TASKS TO PERFORM:
1. In the infrared spectroscopy passage, where do the observed C–H groups originate?
2. Pick up the infrared spectroscopy passage after its final sentence and continue it.

[[ TEXT FOR ANALYSIS, beginning ]]

IR data in Fig. 2 follow the changes in the solution of each stabiliser ratio between 0 and 24 hours. Contributions from the reference solvent measurements have been subtracted from the overall spectra to aid interpretation of key changes, e.g. in the In species. It would be expected that a gradual increase in In–O environments (between 410–500 cm⁻¹) is observed as the nitrate is hydrolysed over time.²¹ Although it is difficult to distinguish between In–O and In–OH environments, it can be inferred through the increase in the O–H environments (at 1650 and 3235 cm⁻¹) over time that In(OH)₃ is being formed.²² The solution with no stabiliser has the biggest increase in O–H, suggesting faster hydrolysis of the nitrate species without stabiliser and that in all other samples In may be coordinated with the stabiliser instead.

Fig. 2 Stacked infrared spectra in the 500–4000 cm⁻¹ region for all four solution ratios from 0–24 hours after subtraction of a solvent reference spectrum.

The N–O environments at 1298 and 1516 cm⁻¹ show a small decrease over time as they are being hydrolysed. This is consistent with the decrease of nitrate observed in the UV-vis. Additionally, there is a noticeable decrease in C–H environments (816–986 and 2968 cm⁻¹) over time. Fig. S3 (ESI†) shows the stabiliser is undetectable by IR, given its low concentrations, and no signal from amine groups is visible in the IR spectra. The C–H groups observed originate from the solvent. The associated wavenumbers and assignments of the main peaks are summarised in Table S1 in the ESI.† Whilst a solvent reference has been subtracted from the spectra, the peaks visible here somewhat shift in wave number due to interaction with the precursor and stabiliser. Over time, the C–H signals decrease significantly as they begin to overlap more strongly with the solvent reference, indicating that the sol–gel solution is becoming more and more dominated by the solvent as the formation of precipitates progresses and settles.²³ An enlarged view of the C–H feature can be found in Fig. S4 in the ESI.† IR data were also collected for the precipitates extracted from the solutions after 24 hours, which are shown in Fig. S5 in the ESI,† exhibiting signals commensurate with the presence of a mixture of In–OH environments and nitrate species.

[[ TEXT FOR ANALYSIS, end ]]
[[ GIVEN DATA, beginning ]]

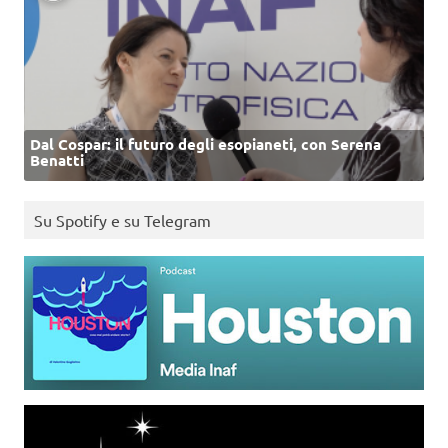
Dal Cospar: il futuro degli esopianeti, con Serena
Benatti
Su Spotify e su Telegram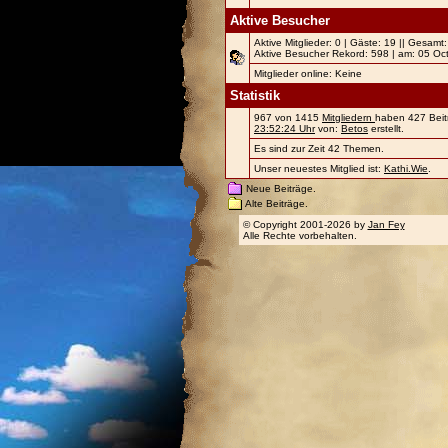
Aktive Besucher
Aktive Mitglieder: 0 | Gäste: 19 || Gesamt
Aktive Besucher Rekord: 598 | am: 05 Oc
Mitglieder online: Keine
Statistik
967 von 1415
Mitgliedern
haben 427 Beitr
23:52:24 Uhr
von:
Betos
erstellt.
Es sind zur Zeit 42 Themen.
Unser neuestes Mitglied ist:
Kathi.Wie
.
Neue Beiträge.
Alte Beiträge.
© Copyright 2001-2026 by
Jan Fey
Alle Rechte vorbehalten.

[[ GIVEN DATA, end ]]

RESULTS OF THE EXERCISE:
1. They originate from the solvent.

2.
To further explore the nature of the precipitates forming and to follow the chemical changes occurring in the solution, the formed precipitates and thin films of each solution deposited at time intervals of 0, 2 and 24 hours were measured using XPS. The XPS spectra for the precipitates, shown in Fig. S6 in the ESI,† indicate a mixture of hydroxide and oxide environments, with some nitrate present, in agreement with the IR results. From the survey spectra of the thin films deposited from each of the four ratios after 24 hours, found in Fig. S7 in the ESI,† all expected elements, In, O, N and C, were detected. In addition, trace levels of Cl and Mg, which are attributed to impurities deposited on the surface during sample preparation, were present. Fig. 3 shows selected core level spectra collected from films deposited from each of the four ratios after 24 hours, as these show the most distinct variations. The complete core state dataset, including all ratios and times, is shown in Fig. S8 in the ESI.†

Fig. 3 XPS core level spectra, including (a) In 3d, (b) O 1s, and (c) N 1s, for each stabiliser ratio after 24 hours. Spectra are normalised to the respective areas of the In 3d_5/2 peak.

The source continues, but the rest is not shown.